Fecha: 9 de octubre de 2022
El pasado 4 de septiembre el papa Francisco beatificó a Juan Pablo I, que sucedió en la sede de Pedro a san Pablo VI y fue el antecesor de san Juan Pablo II. Como todos sabemos, su pontificado ha sido uno de los más cortos de la historia de la Iglesia: a los 33 días de haber sido elegido papa falleció inesperadamente. A pesar de esta brevedad, ha quedado de él la imagen de un papa que en su mirada reflejaba la bondad de Dios y en sus enseñanzas la sencillez del mensaje evangélico. No es de extrañar que quienes le recordamos guardemos un grato recuerdo de su persona. En él se hace realidad la afirmación que encontramos en la primera carta de san Pedro y en la de Santiago: “Dios resiste a los soberbios, pero da su gracia a los humildes” (1Pe 5, 5; St 4, 6). En la audiencia general del 6 de septiembre de 1978 habló de la humildad: “El Señor ha recomendado tanto ser humildes! Aun si habéis hecho cosas grandes, decid: siervos inútiles somos. En cambio, la tendencia de todos nosotros es más bien lo contrario: ponerse en primera fila. Humildes, humildes: es la virtud cristiana que a todos toca”.
Esta enseñanza se la aplicaba a sí mismo. Los distintos cargos que desempeñó a lo largo de su vida no le llevaron a enorgullecerse, sino que supo hacerse pequeño en las grandezas humanas. En una breve alocución que dirigió al Pueblo de Dios en el ángelus del 27 de agosto, al día siguiente de su elección, refiriéndose a sus antecesores, afirmó: “Entendámonos, yo no tengo la sabiduría del corazón del Papa Juan, ni tampoco la preparación y la cultura del Papa Pablo, pero estoy en su puesto, debo tratar de servir a la Iglesia. Espero que me ayudaréis con vuestras plegarias”. Y en el ángelus del 3 de septiembre se aplicó a sí mismo unas palabras de la Regla pastoral del papa san Gregorio Magno, cuya fiesta se celebra ese día: “yo he descrito al buen pastor, pero no lo soy; he mostrado la playa de la perfección a la que hay que llegar, pero personalmente me encuentro todavía en las oleadas de mis defectos y de mis faltas; así, pues, por favor para que no naufrague, echadme una tabla de salvación con vuestras oraciones”.

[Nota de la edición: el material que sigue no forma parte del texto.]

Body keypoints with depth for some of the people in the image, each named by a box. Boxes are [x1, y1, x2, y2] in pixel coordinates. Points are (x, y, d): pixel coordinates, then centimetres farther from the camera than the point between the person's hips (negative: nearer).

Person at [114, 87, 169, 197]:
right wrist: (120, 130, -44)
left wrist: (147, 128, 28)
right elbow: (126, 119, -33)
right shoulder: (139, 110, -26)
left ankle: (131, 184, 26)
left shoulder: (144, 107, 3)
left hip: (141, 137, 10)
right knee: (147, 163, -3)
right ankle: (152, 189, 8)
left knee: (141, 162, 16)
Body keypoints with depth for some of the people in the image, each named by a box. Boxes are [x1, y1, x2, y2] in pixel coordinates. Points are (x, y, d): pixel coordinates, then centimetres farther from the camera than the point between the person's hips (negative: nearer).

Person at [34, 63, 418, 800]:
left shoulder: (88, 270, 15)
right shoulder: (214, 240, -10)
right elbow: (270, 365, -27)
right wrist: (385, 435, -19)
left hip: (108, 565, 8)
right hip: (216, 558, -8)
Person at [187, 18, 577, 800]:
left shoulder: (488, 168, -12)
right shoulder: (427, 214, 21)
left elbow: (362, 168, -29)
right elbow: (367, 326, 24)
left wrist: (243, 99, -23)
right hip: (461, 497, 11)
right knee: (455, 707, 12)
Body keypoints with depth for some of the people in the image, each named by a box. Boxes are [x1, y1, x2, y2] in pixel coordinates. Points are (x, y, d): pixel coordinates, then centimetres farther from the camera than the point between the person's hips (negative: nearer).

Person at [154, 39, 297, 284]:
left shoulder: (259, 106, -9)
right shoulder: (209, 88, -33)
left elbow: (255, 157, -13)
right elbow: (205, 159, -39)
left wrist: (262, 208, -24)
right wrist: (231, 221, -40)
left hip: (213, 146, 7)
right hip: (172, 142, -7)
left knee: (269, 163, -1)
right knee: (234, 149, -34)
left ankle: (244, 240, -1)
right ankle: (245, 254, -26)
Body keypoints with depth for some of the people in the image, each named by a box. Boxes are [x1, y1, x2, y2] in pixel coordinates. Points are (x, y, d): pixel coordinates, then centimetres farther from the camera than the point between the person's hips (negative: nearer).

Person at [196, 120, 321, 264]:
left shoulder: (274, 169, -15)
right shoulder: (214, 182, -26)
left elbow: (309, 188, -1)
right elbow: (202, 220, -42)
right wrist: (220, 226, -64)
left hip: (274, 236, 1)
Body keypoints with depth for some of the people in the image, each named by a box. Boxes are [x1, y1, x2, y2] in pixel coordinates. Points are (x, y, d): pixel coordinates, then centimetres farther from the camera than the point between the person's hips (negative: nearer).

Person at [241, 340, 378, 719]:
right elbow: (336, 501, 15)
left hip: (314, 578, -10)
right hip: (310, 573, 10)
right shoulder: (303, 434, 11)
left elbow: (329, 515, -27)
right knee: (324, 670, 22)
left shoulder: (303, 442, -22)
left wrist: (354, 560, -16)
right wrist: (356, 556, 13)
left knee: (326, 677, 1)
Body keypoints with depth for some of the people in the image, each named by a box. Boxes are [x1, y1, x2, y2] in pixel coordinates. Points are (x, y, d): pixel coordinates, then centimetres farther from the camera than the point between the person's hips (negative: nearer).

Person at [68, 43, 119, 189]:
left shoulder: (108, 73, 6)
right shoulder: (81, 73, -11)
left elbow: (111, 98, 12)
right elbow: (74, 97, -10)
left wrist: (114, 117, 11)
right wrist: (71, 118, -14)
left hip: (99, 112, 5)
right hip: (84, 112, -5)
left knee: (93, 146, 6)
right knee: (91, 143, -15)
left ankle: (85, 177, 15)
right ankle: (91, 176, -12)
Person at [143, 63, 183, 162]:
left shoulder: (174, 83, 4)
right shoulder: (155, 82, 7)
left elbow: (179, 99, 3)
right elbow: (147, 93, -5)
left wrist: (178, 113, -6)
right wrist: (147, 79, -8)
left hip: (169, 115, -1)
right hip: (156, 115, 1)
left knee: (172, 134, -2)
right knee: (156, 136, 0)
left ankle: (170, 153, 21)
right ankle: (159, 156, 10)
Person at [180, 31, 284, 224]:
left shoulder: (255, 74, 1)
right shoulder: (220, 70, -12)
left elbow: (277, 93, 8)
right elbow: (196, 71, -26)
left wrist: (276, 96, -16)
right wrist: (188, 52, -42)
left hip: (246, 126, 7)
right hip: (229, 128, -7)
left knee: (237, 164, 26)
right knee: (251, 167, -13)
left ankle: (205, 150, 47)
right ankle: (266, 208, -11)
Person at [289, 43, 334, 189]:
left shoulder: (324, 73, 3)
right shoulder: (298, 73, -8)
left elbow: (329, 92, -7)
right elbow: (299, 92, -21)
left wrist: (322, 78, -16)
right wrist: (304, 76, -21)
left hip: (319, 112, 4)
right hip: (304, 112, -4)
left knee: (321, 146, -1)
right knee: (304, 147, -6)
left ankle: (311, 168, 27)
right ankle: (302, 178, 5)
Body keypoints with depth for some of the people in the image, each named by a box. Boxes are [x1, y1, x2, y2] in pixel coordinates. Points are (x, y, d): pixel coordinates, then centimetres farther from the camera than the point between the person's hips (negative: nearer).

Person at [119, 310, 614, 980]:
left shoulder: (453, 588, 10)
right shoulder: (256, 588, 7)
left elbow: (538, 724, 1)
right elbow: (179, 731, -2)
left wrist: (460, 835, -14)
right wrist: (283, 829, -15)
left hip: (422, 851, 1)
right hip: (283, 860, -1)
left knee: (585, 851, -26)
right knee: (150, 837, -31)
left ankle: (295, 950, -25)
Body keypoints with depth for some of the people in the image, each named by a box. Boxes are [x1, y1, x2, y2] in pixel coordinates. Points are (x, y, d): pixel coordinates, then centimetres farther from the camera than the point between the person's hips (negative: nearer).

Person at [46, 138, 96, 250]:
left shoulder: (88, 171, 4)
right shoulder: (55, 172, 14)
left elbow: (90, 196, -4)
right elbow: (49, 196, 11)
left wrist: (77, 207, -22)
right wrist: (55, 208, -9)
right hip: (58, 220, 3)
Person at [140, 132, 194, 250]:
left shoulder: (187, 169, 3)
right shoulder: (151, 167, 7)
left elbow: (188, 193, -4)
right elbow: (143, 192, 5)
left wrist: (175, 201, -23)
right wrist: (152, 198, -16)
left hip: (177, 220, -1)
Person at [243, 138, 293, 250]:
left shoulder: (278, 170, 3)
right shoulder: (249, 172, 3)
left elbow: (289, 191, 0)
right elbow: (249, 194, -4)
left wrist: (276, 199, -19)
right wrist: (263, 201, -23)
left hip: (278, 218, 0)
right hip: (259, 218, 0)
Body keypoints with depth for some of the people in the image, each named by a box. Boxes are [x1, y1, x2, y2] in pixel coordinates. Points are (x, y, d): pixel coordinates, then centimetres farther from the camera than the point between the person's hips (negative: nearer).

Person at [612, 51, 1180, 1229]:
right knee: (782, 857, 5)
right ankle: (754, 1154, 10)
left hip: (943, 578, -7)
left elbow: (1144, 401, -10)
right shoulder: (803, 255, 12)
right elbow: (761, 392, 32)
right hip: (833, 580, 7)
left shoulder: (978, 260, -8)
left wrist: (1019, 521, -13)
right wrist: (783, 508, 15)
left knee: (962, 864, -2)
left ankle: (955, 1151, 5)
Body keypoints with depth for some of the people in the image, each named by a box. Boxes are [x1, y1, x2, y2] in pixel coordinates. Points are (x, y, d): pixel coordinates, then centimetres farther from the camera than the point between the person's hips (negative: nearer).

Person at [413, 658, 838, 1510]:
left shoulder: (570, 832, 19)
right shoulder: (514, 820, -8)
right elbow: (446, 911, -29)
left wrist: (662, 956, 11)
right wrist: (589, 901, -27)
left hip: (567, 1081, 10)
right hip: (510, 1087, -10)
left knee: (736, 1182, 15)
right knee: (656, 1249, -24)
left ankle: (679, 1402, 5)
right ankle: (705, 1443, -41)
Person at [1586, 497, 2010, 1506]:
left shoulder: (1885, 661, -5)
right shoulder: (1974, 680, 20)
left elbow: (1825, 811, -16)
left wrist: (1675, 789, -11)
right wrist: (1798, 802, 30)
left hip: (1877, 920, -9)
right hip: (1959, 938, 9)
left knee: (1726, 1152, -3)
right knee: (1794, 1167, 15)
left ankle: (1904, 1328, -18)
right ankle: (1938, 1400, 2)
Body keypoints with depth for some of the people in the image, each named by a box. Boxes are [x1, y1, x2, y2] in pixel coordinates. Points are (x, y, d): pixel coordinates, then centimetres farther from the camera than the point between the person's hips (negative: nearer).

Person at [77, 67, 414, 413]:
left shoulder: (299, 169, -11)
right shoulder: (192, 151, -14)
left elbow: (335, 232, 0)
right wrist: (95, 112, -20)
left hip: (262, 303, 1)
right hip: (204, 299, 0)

No pudo llevar a cabo ningún programa pastoral ni ningún plan de reforma de la Iglesia, pero en su sonrisa se percibía la alegría del Evangelio y en su mirada se vía la bondad de Dios que se refleja en el rostro de sus amigos. No escribió encíclicas ni otros documentos doctrinales que hayan pasado a la historia del magisterio, como lo habían hecho sus predecesores y lo harían los papas que le siguieron; pero en sus catequesis y homilías se captaba una autenticidad y una frescura, que quienes las escuchaban o las leían percibían lo esencial del Evangelio y se sentían animados a hacer el bien. Con un lenguaje llano exhortaba a mirar con ojos de bondad el mundo. En el ángelus del 3 de septiembre dijo: “el mundo va mal porque hay más batallas que oraciones. Procuremos que haya más oraciones y menos batallas”. En el del 24 de septiembre, refiriéndose al caso de un niño que había sido secuestrado, afirmó: “La gente, a veces, dice: estamos en una sociedad totalmente podrida, totalmente deshonesta. Esto no es cierto. Hay todavía mucha gente buena, mucha gente honesta. Más bien habría que preguntarse: ¿Qué hacer para mejorar la sociedad? Yo diría: Que cada uno trate de ser bueno y contagiar a los demás con una bondad enteramente imbuida de la mansedumbre y del amor enseñados por Cristo”. Que él nos ayude a no olvidar que la verdadera grandeza de las personas está en su humildad.